Vu la procédure suivante :
Procédure contentieuse antérieure :
Mme D... a demandé au tribunal administratif de Marseille d'annuler l'arrêté du 3 août 2015 par lequel le préfet des Bouches-du-Rhône a rejeté sa demande d'admission au séjour, l'a obligée à quitter le territoire français dans un délai de trente jours et a fixé le pays de destination.
Par un jugement n° 1506833 du 16 novembre 2015, le tribunal administratif de Marseille a rejeté sa demande.
Procédure devant la Cour :
I - Par une requête enregistrée le 17 décembre 2015, Mme D..., représentée par Me B..., demande à la Cour :
1°) d'annuler ce jugement du 16 novembre 2015 du tribunal administratif de Marseille ;
2°) d'annuler l'arrêté du 3 août 2015 du préfet des Bouches-du-Rhône ;
3°) d'enjoindre au préfet des Bouches-du-Rhône de lui délivrer un titre de séjour dans un délai de trente jours à compter de la décision à intervenir ;
4°) de mettre à la charge de l'Etat la somme de 1 500 euros en application de l'article 37 de la loi du 10 juillet 1991 et de l'article L. 761-1 du code de justice administrative, ce règlement emportant renonciation à l'indemnité versée au titre de l'aide juridictionnelle.
Elle soutient que :
- le jugement est insuffisamment motivé en ce qui concerne la réponse au moyen par lequel elle invoquait une atteinte disproportionnée à sa vie familiale ;
- la décision portant refus de séjour est insuffisamment motivée ;
- le préfet ne s'est pas livré à un examen particulier de sa situation et s'est cru lié par l'avis du médecin de l'agence régionale de santé, avis qui n'a pas été porté à sa connaissance ;
- la décision est irrégulière dès lors que le préfet ne peut se prononcer sur son admission à l'asile ;
- le 11° de l'article L. 313-11 du code de l'entrée et du séjour des étrangers et du droit d'asile a été méconnu, dès lors que son état de santé, lié aux événements traumatisants subis en Arménie, justifiait son admission au séjour et que le directeur de l'agence régionale de santé n'a pas été consulté afin de recueillir son avis sur les circonstances humanitaires dont elle a fait état en préfecture ;
- l'arrêté méconnaît les dispositions de l'article L. 313-14 du code de l'entrée et du séjour des étrangers et du droit d'asile ;
- la décision l'obligeant à quitter le territoire national méconnaît les articles 3 et 8 de la convention européenne de sauvegarde des droits de l'homme et des libertés fondamentales ;
- en raison de son état de santé, les dispositions du 10° de l'article L. 511-4 du code de l'entrée et du séjour des étrangers et du droit d'asile ont été méconnues.

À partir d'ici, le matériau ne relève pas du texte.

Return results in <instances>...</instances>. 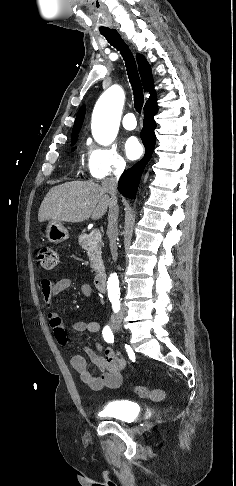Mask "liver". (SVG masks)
Segmentation results:
<instances>
[{"label":"liver","instance_id":"1","mask_svg":"<svg viewBox=\"0 0 236 486\" xmlns=\"http://www.w3.org/2000/svg\"><path fill=\"white\" fill-rule=\"evenodd\" d=\"M99 184L72 181L52 187L42 201L38 220L79 223L100 219L107 211L110 198Z\"/></svg>","mask_w":236,"mask_h":486}]
</instances>
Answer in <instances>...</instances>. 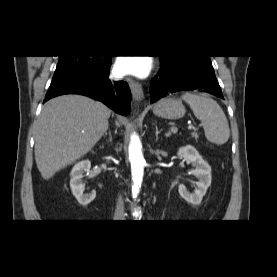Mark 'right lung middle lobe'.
<instances>
[{
	"label": "right lung middle lobe",
	"mask_w": 277,
	"mask_h": 277,
	"mask_svg": "<svg viewBox=\"0 0 277 277\" xmlns=\"http://www.w3.org/2000/svg\"><path fill=\"white\" fill-rule=\"evenodd\" d=\"M108 60L109 57L105 56H59L50 87H57L89 75Z\"/></svg>",
	"instance_id": "1"
}]
</instances>
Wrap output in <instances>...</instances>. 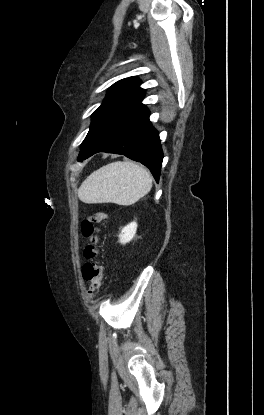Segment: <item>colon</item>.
I'll return each instance as SVG.
<instances>
[{
    "mask_svg": "<svg viewBox=\"0 0 264 415\" xmlns=\"http://www.w3.org/2000/svg\"><path fill=\"white\" fill-rule=\"evenodd\" d=\"M107 217L105 211H93L81 221V233L89 240L84 250V278L89 282L88 295L95 297L99 292L104 278V267L101 264V251L98 248L99 239L94 235L95 226Z\"/></svg>",
    "mask_w": 264,
    "mask_h": 415,
    "instance_id": "colon-1",
    "label": "colon"
}]
</instances>
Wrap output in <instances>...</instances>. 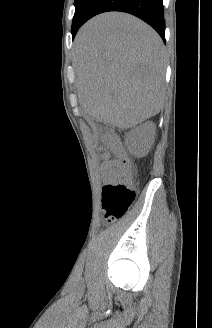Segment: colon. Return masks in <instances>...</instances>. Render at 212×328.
Returning a JSON list of instances; mask_svg holds the SVG:
<instances>
[{
  "mask_svg": "<svg viewBox=\"0 0 212 328\" xmlns=\"http://www.w3.org/2000/svg\"><path fill=\"white\" fill-rule=\"evenodd\" d=\"M104 143L121 159L120 175L123 178L122 181L105 185L102 190L104 219L107 223H112L122 218L135 200V168L115 136L105 135Z\"/></svg>",
  "mask_w": 212,
  "mask_h": 328,
  "instance_id": "5ec220e1",
  "label": "colon"
}]
</instances>
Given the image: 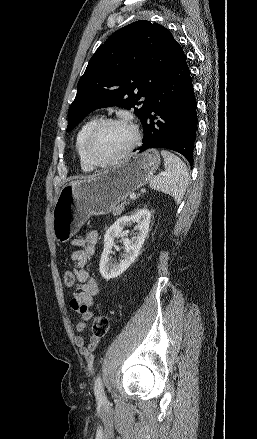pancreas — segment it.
Instances as JSON below:
<instances>
[{"instance_id": "cf45deb5", "label": "pancreas", "mask_w": 257, "mask_h": 439, "mask_svg": "<svg viewBox=\"0 0 257 439\" xmlns=\"http://www.w3.org/2000/svg\"><path fill=\"white\" fill-rule=\"evenodd\" d=\"M128 204H130V202L129 201H124V202H122L121 204H118L117 206H115L113 209H112V214L114 215V216H118V215H120L121 213H122V211L124 210V208L128 205Z\"/></svg>"}]
</instances>
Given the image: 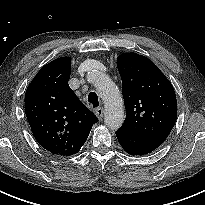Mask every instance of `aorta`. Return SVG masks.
Returning a JSON list of instances; mask_svg holds the SVG:
<instances>
[{
	"mask_svg": "<svg viewBox=\"0 0 205 205\" xmlns=\"http://www.w3.org/2000/svg\"><path fill=\"white\" fill-rule=\"evenodd\" d=\"M95 77V86L105 106L104 121L107 127L118 129L122 126L125 115L121 94L113 81L100 72L91 73Z\"/></svg>",
	"mask_w": 205,
	"mask_h": 205,
	"instance_id": "1",
	"label": "aorta"
}]
</instances>
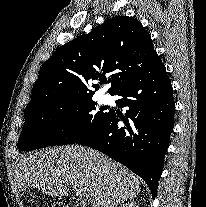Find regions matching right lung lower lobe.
Returning <instances> with one entry per match:
<instances>
[{
    "label": "right lung lower lobe",
    "mask_w": 206,
    "mask_h": 207,
    "mask_svg": "<svg viewBox=\"0 0 206 207\" xmlns=\"http://www.w3.org/2000/svg\"><path fill=\"white\" fill-rule=\"evenodd\" d=\"M119 107L90 134L76 143L103 152L140 176L156 197L164 157L174 126L173 89L165 66L157 55L137 77L118 88ZM122 120L124 127L117 123Z\"/></svg>",
    "instance_id": "right-lung-lower-lobe-1"
}]
</instances>
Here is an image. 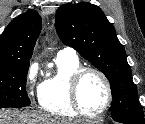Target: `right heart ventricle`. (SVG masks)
Segmentation results:
<instances>
[{
	"label": "right heart ventricle",
	"instance_id": "1",
	"mask_svg": "<svg viewBox=\"0 0 145 124\" xmlns=\"http://www.w3.org/2000/svg\"><path fill=\"white\" fill-rule=\"evenodd\" d=\"M57 70L41 84L38 102L41 109L60 118H74L78 113L72 106L69 93V83L72 74L82 67L77 57L57 55L55 58Z\"/></svg>",
	"mask_w": 145,
	"mask_h": 124
}]
</instances>
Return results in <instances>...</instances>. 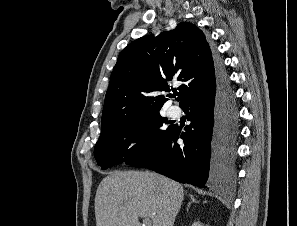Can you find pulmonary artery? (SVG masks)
I'll return each mask as SVG.
<instances>
[{
	"label": "pulmonary artery",
	"mask_w": 297,
	"mask_h": 226,
	"mask_svg": "<svg viewBox=\"0 0 297 226\" xmlns=\"http://www.w3.org/2000/svg\"><path fill=\"white\" fill-rule=\"evenodd\" d=\"M169 115L172 118H178L181 115V109L177 105H173L169 108Z\"/></svg>",
	"instance_id": "1"
}]
</instances>
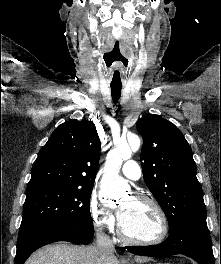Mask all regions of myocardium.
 I'll use <instances>...</instances> for the list:
<instances>
[{
    "instance_id": "1",
    "label": "myocardium",
    "mask_w": 221,
    "mask_h": 264,
    "mask_svg": "<svg viewBox=\"0 0 221 264\" xmlns=\"http://www.w3.org/2000/svg\"><path fill=\"white\" fill-rule=\"evenodd\" d=\"M133 198L139 202L148 203L155 209L161 221V231H160V234L154 239L138 240V239H134L128 236L122 227L121 221H119L118 234L120 238L125 243L132 244V245H138V246H155V245L162 243L167 238L168 233H169V220H168L167 214L165 213L164 209L155 199L149 196L136 195Z\"/></svg>"
}]
</instances>
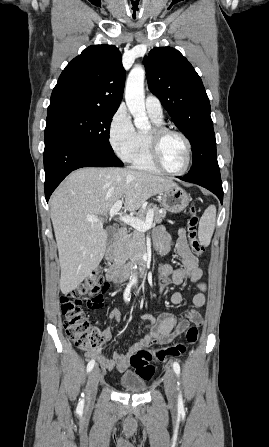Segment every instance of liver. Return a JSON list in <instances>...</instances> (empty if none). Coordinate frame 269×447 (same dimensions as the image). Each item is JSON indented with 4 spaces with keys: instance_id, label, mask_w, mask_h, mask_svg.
<instances>
[{
    "instance_id": "6515ba94",
    "label": "liver",
    "mask_w": 269,
    "mask_h": 447,
    "mask_svg": "<svg viewBox=\"0 0 269 447\" xmlns=\"http://www.w3.org/2000/svg\"><path fill=\"white\" fill-rule=\"evenodd\" d=\"M176 186L171 180L127 168H80L66 178L51 200V220L61 267L60 289H75L98 267L106 249L104 216L117 200L125 212H135L143 202ZM95 216L99 222H88Z\"/></svg>"
}]
</instances>
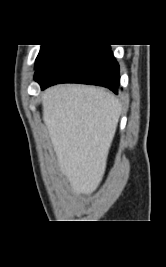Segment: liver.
<instances>
[{
  "mask_svg": "<svg viewBox=\"0 0 166 267\" xmlns=\"http://www.w3.org/2000/svg\"><path fill=\"white\" fill-rule=\"evenodd\" d=\"M47 126L61 172L76 195L101 183L119 117V101L104 89L58 85L43 94Z\"/></svg>",
  "mask_w": 166,
  "mask_h": 267,
  "instance_id": "obj_1",
  "label": "liver"
}]
</instances>
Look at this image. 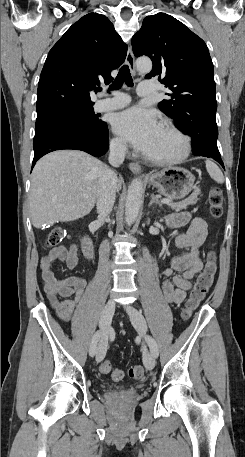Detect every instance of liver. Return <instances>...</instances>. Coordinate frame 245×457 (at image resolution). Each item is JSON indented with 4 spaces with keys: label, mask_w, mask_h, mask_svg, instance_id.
Masks as SVG:
<instances>
[{
    "label": "liver",
    "mask_w": 245,
    "mask_h": 457,
    "mask_svg": "<svg viewBox=\"0 0 245 457\" xmlns=\"http://www.w3.org/2000/svg\"><path fill=\"white\" fill-rule=\"evenodd\" d=\"M104 162L82 150H54L36 162L31 174L29 208L32 224L76 220L92 210ZM117 190L121 182L116 184Z\"/></svg>",
    "instance_id": "1"
}]
</instances>
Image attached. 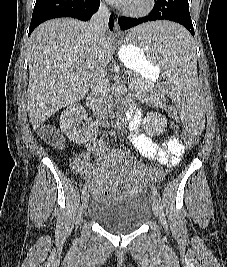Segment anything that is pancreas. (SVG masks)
Returning a JSON list of instances; mask_svg holds the SVG:
<instances>
[{
	"label": "pancreas",
	"instance_id": "cf45deb5",
	"mask_svg": "<svg viewBox=\"0 0 227 267\" xmlns=\"http://www.w3.org/2000/svg\"><path fill=\"white\" fill-rule=\"evenodd\" d=\"M130 88L138 93H145L153 89L152 84L149 81H144L141 78L132 80L130 83Z\"/></svg>",
	"mask_w": 227,
	"mask_h": 267
}]
</instances>
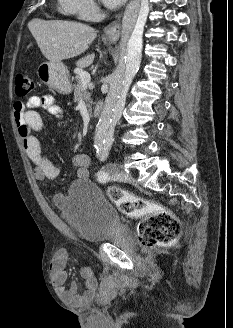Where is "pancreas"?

II - Par une requête enregistrée le 17 décembre 2015, Mme D..., représentée par Me B..., demande à la Cour :
1°) de prononcer, sur le fondement de l'article R. 811-17 du code de justice administrative, le sursis à exécution du jugement n° 1506833 du 16 novembre 2015 du tribunal administratif de Marseille ;
2°) de mettre à la charge de l'Etat la somme de 1 000 euros en application des articles 37 et 75 de la loi du 10 juillet 1991, ce règlement emportant renonciation à l'indemnité versée au titre de l'aide juridictionnelle.
Elle soutient que :
- l'exécution du jugement entraînerait pour elle des conséquences difficilement réparables dès lors qu'elle serait obligée de regagner l'Arménie ;
- le jugement est insuffisamment motivé en ce qui concerne la réponse au moyen par lequel elle invoquait une atteinte disproportionnée à sa vie familiale ;
- sa requête s'appuie sur des moyens propres à créer, en l'état de l'instruction, un doute sérieux, développés dans sa requête tendant à l'annulation du jugement.
Mme D... a été admise au bénéfice de l'aide juridictionnelle totale par deux décisions du 29 février 2016.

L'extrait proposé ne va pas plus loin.